■ About this task
Look through the data below and, wherever a line carries the word "also", please copy that line.

Page layout parsing data:
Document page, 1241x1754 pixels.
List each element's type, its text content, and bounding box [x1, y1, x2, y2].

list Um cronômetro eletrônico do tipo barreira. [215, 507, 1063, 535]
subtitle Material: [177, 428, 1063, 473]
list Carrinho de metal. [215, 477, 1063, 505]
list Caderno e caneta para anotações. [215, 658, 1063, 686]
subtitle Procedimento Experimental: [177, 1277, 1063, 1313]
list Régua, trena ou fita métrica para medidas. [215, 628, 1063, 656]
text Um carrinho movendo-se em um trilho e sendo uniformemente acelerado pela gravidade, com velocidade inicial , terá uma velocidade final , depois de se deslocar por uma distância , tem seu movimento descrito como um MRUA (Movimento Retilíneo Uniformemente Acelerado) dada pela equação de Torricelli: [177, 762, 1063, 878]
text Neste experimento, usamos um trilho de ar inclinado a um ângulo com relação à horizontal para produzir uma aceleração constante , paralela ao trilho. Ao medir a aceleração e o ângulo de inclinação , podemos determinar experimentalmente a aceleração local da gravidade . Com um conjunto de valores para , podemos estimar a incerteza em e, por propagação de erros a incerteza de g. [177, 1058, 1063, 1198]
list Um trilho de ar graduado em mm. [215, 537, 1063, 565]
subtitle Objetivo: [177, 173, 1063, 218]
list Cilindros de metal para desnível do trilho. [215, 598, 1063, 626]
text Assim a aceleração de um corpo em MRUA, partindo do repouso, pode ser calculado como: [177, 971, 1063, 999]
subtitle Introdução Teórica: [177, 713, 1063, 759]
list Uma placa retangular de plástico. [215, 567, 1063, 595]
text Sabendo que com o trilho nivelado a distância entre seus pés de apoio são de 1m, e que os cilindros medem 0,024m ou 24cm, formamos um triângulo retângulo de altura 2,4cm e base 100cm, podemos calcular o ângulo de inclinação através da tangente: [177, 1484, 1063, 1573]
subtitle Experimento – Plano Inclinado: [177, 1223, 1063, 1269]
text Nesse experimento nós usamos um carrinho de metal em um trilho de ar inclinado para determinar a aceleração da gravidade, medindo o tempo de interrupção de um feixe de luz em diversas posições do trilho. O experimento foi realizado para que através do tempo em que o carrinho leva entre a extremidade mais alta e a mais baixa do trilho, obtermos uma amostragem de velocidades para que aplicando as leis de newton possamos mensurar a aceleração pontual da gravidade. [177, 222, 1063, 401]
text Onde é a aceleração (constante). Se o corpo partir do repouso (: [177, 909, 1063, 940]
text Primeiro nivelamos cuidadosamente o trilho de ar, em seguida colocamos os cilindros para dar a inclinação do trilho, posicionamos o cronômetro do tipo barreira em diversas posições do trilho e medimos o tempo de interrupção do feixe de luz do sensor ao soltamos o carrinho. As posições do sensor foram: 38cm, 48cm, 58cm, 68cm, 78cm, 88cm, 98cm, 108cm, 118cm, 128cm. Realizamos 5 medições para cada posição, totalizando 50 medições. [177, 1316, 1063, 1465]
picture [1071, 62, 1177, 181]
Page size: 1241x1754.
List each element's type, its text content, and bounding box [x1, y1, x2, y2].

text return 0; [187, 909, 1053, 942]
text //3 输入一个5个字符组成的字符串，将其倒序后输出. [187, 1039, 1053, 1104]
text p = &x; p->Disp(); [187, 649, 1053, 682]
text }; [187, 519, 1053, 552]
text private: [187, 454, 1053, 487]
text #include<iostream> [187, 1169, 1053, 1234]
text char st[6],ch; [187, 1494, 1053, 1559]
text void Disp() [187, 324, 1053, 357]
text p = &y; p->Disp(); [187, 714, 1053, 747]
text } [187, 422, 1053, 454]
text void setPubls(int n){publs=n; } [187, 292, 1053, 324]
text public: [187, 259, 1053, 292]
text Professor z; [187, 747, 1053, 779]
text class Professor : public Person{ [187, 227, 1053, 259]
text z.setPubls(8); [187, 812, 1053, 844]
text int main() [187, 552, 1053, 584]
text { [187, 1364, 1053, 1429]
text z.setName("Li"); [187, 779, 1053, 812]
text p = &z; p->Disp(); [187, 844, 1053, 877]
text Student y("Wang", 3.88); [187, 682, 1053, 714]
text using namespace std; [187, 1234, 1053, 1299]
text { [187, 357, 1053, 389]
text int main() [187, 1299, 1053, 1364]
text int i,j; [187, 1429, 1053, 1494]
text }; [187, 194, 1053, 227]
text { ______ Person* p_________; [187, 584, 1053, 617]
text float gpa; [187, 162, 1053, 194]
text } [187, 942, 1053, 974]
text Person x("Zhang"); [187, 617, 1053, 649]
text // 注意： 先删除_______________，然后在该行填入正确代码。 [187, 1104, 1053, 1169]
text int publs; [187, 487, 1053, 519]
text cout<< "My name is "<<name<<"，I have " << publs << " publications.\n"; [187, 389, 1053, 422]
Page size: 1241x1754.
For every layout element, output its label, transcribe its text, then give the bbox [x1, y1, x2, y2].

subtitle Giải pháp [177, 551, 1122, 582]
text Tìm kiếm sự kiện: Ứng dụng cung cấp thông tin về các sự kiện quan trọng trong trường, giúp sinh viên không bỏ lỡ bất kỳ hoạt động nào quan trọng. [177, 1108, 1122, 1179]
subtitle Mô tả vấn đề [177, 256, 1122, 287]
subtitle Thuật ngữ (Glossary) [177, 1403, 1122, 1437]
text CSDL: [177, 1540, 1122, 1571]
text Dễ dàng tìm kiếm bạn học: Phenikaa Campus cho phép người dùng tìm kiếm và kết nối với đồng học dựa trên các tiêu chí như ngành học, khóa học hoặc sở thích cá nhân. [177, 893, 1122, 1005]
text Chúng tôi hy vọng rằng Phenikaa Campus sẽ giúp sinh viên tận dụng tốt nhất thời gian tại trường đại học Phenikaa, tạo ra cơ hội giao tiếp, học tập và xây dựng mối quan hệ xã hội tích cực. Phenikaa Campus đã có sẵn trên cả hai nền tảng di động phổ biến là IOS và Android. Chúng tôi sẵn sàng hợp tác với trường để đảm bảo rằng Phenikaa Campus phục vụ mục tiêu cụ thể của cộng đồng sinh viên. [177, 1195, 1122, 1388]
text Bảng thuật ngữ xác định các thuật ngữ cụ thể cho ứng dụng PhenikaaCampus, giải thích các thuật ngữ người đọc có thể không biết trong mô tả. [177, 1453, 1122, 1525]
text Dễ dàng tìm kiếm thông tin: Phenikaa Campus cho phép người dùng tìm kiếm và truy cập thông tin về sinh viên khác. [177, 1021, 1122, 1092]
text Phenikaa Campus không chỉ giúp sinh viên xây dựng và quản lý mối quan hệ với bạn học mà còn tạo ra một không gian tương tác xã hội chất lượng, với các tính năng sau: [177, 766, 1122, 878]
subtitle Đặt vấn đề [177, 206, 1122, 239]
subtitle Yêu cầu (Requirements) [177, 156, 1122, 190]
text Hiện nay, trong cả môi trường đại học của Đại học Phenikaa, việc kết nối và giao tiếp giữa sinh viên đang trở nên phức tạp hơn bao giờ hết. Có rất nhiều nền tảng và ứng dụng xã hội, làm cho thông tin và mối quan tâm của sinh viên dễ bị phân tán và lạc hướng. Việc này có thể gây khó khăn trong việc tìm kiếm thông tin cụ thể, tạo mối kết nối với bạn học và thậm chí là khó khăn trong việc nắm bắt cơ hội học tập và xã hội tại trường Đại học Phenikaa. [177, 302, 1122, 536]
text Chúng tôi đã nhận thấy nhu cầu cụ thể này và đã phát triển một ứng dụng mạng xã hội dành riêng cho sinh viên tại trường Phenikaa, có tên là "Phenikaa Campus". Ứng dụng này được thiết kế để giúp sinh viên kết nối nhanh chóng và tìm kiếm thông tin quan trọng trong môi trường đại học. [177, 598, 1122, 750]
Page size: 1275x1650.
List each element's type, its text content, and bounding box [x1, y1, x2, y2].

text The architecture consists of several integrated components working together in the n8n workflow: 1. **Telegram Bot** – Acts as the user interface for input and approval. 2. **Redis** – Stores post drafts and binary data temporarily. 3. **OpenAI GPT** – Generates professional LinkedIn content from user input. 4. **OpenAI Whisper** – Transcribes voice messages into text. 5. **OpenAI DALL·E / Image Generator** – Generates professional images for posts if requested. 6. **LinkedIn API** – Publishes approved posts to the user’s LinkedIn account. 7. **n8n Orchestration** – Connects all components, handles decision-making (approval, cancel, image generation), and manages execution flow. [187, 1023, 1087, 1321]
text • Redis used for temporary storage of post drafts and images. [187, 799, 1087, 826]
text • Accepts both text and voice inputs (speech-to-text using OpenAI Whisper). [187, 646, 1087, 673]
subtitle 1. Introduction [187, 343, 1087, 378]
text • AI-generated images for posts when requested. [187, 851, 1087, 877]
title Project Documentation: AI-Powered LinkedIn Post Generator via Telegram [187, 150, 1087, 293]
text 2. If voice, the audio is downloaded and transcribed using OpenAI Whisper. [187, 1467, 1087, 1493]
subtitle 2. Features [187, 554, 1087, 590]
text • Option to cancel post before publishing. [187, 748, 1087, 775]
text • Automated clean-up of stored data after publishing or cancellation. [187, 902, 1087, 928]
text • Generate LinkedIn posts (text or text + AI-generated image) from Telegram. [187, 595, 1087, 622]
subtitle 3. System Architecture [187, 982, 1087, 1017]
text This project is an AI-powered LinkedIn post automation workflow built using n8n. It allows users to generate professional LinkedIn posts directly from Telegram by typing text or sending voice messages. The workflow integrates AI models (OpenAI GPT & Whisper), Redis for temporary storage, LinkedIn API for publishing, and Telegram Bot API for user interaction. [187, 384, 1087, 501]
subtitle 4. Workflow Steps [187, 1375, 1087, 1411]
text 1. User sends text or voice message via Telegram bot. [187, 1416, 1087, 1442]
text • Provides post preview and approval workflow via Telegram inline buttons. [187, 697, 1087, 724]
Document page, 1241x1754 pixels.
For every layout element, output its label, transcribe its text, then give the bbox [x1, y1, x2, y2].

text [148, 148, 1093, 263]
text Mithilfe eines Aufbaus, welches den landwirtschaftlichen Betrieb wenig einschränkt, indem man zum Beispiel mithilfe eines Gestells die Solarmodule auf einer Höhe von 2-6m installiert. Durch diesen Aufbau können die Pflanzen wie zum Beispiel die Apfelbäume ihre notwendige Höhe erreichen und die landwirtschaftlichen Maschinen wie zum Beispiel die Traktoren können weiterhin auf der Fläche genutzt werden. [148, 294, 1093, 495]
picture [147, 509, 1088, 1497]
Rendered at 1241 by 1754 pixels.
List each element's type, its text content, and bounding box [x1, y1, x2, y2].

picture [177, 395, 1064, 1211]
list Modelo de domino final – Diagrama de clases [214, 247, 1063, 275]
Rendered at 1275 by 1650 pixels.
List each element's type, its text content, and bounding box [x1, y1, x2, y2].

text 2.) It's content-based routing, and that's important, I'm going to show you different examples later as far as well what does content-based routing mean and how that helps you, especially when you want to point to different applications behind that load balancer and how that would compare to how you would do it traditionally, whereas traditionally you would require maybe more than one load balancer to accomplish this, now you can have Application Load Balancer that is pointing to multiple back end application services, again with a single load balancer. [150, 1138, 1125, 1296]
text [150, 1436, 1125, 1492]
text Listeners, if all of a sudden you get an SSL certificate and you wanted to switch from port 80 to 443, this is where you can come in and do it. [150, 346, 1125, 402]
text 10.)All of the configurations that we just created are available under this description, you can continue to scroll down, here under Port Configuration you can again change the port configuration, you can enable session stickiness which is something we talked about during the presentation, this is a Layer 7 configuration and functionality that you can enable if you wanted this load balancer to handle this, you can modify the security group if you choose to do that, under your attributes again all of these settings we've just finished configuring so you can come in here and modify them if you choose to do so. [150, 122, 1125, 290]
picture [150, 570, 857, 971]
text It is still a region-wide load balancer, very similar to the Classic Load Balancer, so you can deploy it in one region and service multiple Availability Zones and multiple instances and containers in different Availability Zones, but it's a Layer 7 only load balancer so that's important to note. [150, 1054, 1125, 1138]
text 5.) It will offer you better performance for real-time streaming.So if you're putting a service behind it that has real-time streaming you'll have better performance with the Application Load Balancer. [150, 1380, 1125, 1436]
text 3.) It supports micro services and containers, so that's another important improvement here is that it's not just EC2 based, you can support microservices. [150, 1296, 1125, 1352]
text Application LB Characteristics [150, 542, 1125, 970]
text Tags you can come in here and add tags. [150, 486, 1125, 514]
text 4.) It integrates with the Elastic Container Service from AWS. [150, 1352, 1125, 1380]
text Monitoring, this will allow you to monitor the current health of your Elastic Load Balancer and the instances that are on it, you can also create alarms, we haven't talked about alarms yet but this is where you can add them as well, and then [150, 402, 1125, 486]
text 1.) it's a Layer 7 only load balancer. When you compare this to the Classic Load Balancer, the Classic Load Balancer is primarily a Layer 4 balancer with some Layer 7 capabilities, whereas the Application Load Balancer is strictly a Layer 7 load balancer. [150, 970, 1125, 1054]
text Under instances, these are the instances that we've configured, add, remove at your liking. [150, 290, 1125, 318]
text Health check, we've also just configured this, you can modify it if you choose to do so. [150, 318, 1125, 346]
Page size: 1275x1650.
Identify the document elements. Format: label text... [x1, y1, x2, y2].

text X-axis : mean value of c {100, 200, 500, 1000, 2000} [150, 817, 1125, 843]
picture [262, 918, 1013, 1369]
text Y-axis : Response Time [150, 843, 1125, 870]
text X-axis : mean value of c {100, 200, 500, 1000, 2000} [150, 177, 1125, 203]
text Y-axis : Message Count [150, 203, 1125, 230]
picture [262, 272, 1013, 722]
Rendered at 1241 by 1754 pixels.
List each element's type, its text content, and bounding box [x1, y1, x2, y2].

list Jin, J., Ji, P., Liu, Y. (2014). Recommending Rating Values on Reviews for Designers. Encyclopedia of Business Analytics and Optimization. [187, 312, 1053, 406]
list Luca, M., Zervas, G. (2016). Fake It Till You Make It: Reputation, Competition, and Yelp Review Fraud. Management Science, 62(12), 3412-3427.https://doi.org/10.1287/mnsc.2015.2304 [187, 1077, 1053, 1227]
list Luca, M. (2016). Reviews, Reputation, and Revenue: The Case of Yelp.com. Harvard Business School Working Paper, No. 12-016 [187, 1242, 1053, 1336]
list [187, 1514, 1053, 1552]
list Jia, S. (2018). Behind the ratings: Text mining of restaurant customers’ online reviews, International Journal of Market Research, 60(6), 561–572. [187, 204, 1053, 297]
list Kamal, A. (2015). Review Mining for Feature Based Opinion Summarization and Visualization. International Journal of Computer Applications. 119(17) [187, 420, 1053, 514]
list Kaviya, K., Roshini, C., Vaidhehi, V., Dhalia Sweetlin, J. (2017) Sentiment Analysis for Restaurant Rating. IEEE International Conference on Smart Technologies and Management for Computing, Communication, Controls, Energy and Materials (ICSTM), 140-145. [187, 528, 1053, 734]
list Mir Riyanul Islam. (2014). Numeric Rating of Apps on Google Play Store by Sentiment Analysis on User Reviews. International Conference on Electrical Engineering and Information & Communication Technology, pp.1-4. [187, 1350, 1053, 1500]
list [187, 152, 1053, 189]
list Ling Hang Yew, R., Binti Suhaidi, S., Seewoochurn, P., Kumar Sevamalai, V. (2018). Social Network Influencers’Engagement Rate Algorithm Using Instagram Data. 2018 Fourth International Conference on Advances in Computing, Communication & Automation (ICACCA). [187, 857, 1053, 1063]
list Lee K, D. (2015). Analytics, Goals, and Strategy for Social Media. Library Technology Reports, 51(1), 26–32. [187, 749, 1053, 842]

■ Answer below
text Monitoring, this will allow you to monitor the current health of your Elastic Load Balancer and the instances that are on it, you can also create alarms, we haven't talked about alarms yet but this is where you can add them as well, and then [150, 402, 1125, 486]
text Health check, we've also just configured this, you can modify it if you choose to do so. [150, 318, 1125, 346]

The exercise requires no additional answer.